● **RECORDS FOR THE TASK**:

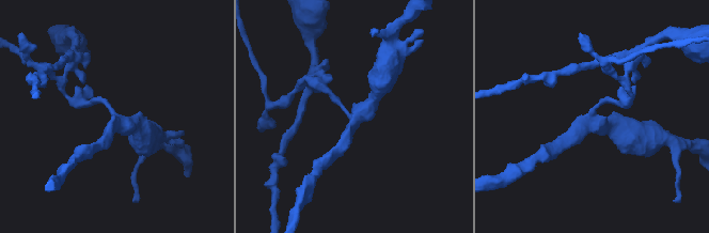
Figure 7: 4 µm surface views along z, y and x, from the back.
Inspect: em planes (letters) at (357, 119) of figure 7.

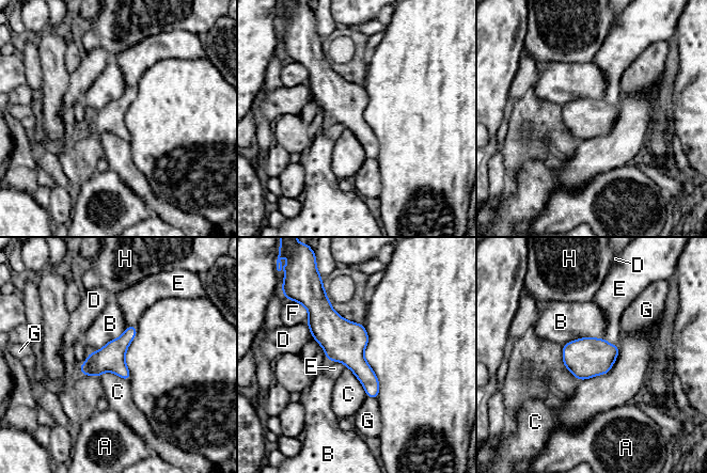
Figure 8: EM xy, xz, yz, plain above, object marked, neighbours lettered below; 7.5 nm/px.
3 arms meet here. Accept. A, B, C, D, E, F, G and H are other cells; a border runs along (618, 345), (607, 373), (579, 380) in figure 8; one neuron here.

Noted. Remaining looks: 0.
Stop: edits made, detach at figure 3; the rest is unchecked.

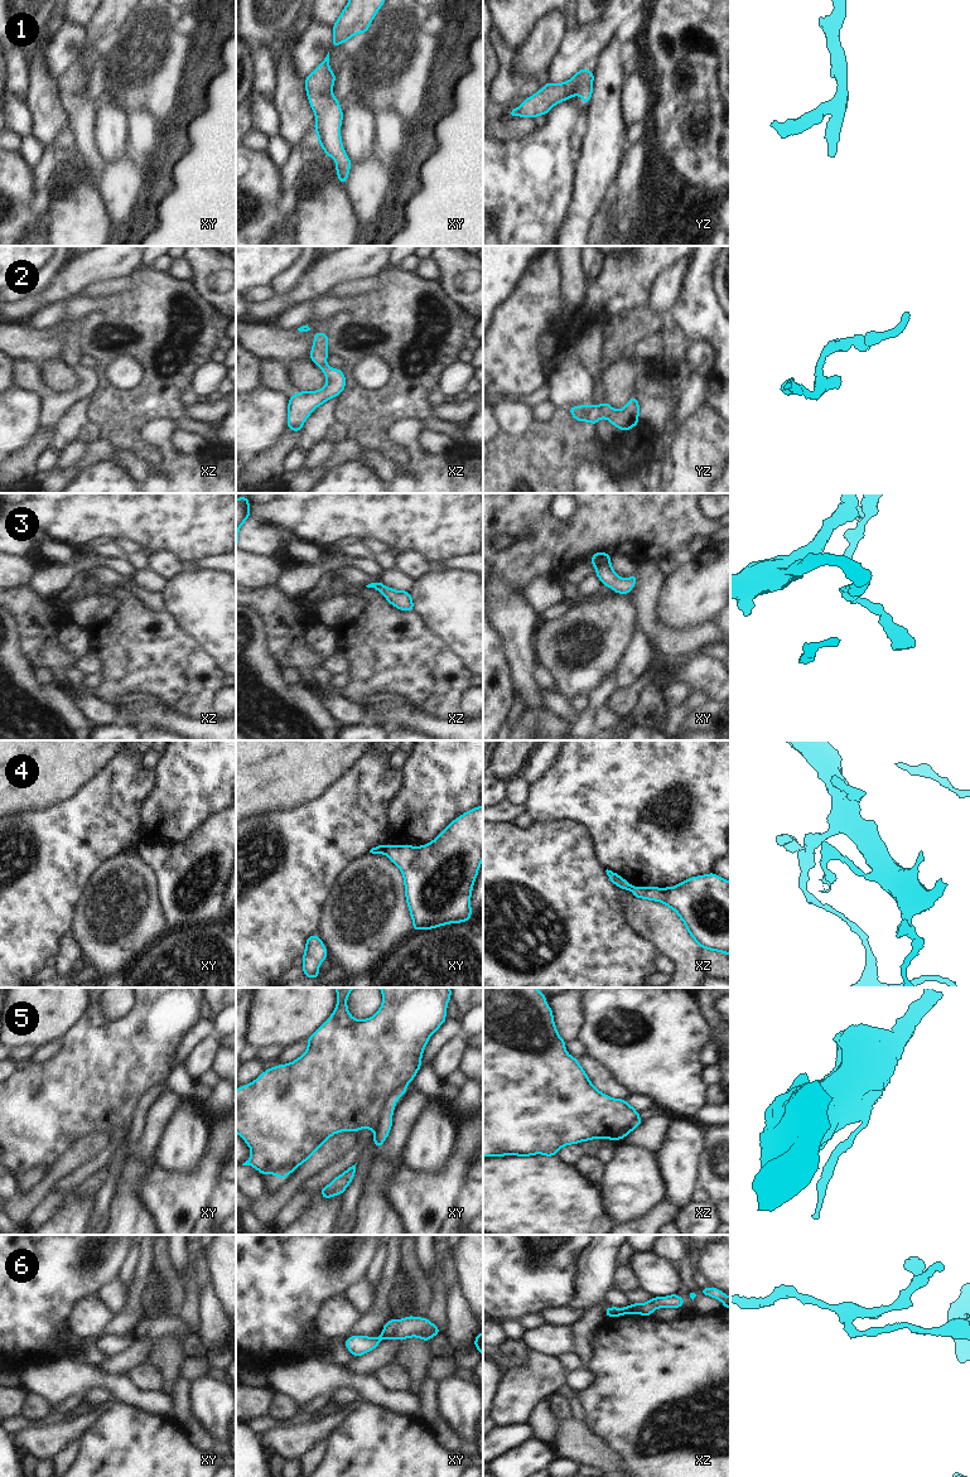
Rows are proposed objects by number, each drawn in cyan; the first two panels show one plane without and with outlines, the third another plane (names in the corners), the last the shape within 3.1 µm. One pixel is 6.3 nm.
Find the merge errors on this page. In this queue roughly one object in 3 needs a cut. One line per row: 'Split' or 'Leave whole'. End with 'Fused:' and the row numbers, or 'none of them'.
1: Leave whole
2: Leave whole
3: Leave whole
4: Split
5: Split
6: Split
Fused: 4, 5, 6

● **THE TASK**: From the line containing "Find the merge" down to the last line of the records, transcribe every line exactly and add nothing else.

● **RESPONSE TO THE EXERCISE**:
Find the merge errors on this page. In this queue roughly one object in 3 needs a cut. One line per row: 'Split' or 'Leave whole'. End with 'Fused:' and the row numbers, or 'none of them'.
1: Leave whole
2: Leave whole
3: Leave whole
4: Split
5: Split
6: Split
Fused: 4, 5, 6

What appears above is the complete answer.